The blog was not a problem. But one of their readers was because the next morning I woke up to 22 new comments to approve, all from the same person, all seemingly written in the middle of the night, and all hurling personal invective at your blogger. Your blogger, being who she is, tried to see if she could edit some to be useful. But after the third obvious factual error, I gave up on that as well and “trashed” them all. I DO HAVE THAT POWER, but try not to use it. And if you’re stating a fact that is not your own personal observation, please try to give the source.

I thought you’d appreciate a brief summary of one or two more printable “points” this person tried to make.
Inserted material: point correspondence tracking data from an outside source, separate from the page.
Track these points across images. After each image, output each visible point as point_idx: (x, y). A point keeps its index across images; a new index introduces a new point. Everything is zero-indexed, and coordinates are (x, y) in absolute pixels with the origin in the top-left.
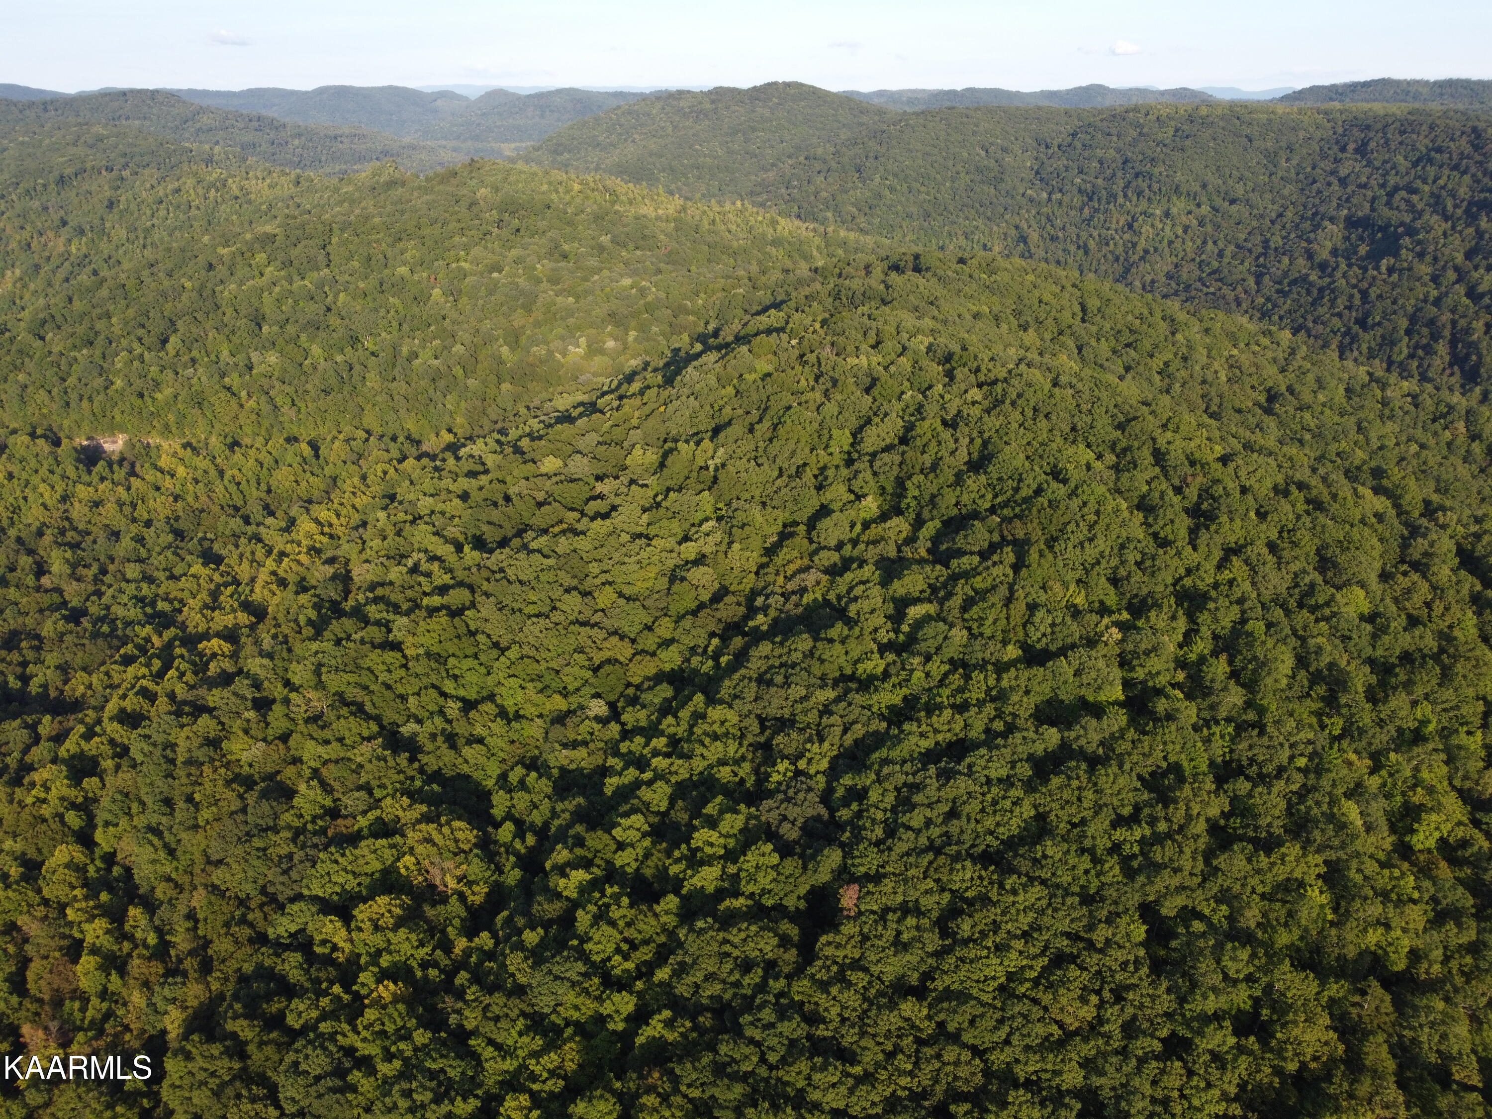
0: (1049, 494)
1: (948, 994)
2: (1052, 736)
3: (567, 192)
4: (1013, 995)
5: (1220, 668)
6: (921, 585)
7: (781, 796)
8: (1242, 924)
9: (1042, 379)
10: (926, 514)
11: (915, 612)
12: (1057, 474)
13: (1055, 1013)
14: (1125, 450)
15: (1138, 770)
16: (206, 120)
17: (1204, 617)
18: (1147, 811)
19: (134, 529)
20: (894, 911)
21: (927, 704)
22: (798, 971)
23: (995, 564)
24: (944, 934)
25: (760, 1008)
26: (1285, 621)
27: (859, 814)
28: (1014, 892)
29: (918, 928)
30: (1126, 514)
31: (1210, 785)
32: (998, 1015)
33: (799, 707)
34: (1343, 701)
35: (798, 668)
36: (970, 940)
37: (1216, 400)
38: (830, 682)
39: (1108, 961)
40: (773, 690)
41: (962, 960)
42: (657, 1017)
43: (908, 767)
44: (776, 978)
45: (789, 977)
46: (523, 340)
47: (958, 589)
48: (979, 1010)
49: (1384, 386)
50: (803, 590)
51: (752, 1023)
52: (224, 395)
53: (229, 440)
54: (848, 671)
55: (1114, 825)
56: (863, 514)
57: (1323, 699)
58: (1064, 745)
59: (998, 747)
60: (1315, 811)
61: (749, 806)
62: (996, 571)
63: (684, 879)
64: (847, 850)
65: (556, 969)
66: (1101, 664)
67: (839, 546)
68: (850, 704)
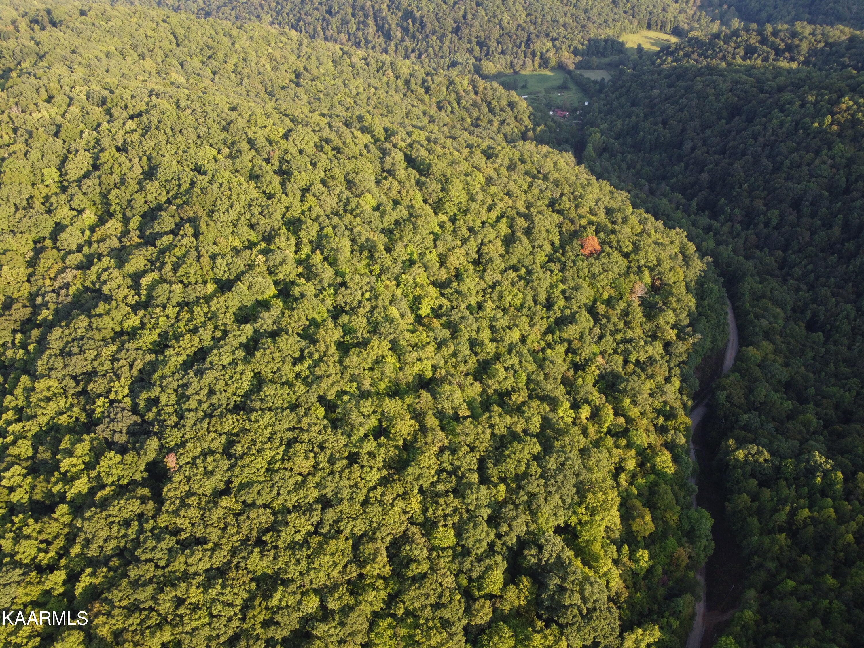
0: (199, 185)
1: (242, 486)
2: (248, 329)
4: (274, 471)
5: (317, 258)
6: (143, 262)
7: (107, 420)
8: (364, 388)
9: (169, 106)
10: (129, 213)
11: (146, 281)
12: (198, 170)
13: (296, 470)
14: (233, 143)
15: (296, 331)
17: (302, 234)
18: (306, 351)
20: (199, 457)
21: (174, 334)
22: (158, 511)
23: (183, 237)
24: (229, 456)
25: (145, 542)
26: (340, 222)
27: (159, 413)
28: (257, 421)
29: (215, 461)
30: (245, 185)
31: (331, 325)
32: (270, 484)
33: (96, 363)
34: (376, 256)
35: (85, 340)
36: (244, 454)
37: (269, 84)
38: (110, 340)
39: (312, 434)
40: (74, 358)
41: (243, 466)
42: (84, 575)
43: (177, 376)
44: (147, 521)
45: (154, 517)
47: (167, 259)
48: (260, 487)
49: (350, 56)
50: (67, 286)
51: (143, 552)
54: (118, 329)
55: (294, 364)
56: (87, 223)
57: (368, 258)
58: (256, 331)
59: (222, 346)
60: (379, 318)
61: (88, 433)
62: (186, 241)
63: (65, 492)
64: (160, 436)
66: (260, 279)
67: (80, 249)
68: (128, 350)
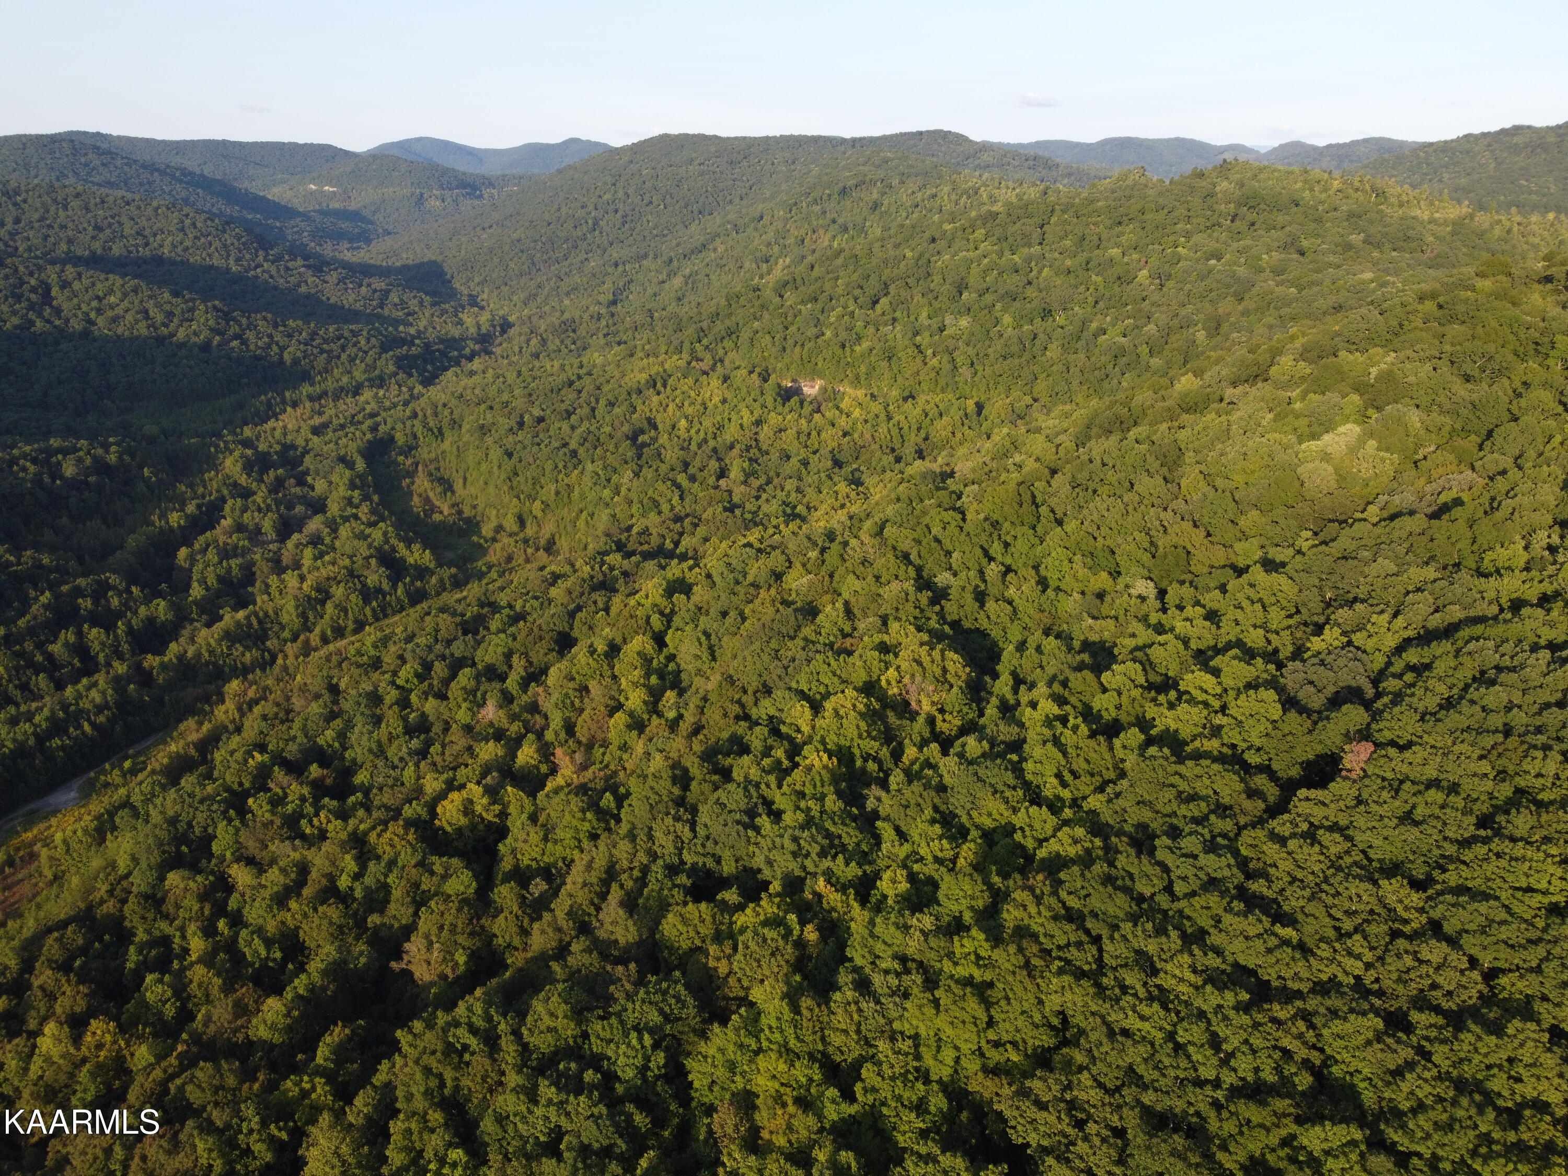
3: (1325, 190)
7: (1314, 661)
16: (986, 158)
19: (803, 453)
20: (1415, 783)
22: (1256, 822)
24: (1483, 824)
27: (1411, 684)
35: (1395, 545)
44: (1223, 819)
46: (1225, 327)
51: (1168, 849)
52: (912, 351)
53: (906, 393)
65: (982, 772)
68: (1452, 583)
First, the person told me that my mores were not “modern” then turned right around and said that sidewalk bicycling had always been part of the “culture” of DC. So who’s not “modern” here? If we never changed cultures for the better, we’d all still be living in caves and cooking our meals over open fires. But some mores, like civility, consideration of others and understanding what is important in life, are timeless.

The second point the person made gave me a real laugh–it suggested in at least 3 comments that if I didn’t like the “culture” I could leave town. I laughed because I remember about 30 years ago, when I was in school here, there used to be a bumper sticker on a lot of cars: “The Redskins: Love ‘Em or Leave Town.” I wondered if this person owned that bumper sticker as well as that attitude. And I hope I will not insult any of you when I say that, once I saw that bumper sticker, I never rooted for the ‘Skins–until last year when a couple of young guys with all the good timeless mores became their stars–RGIII and Alfred Morris.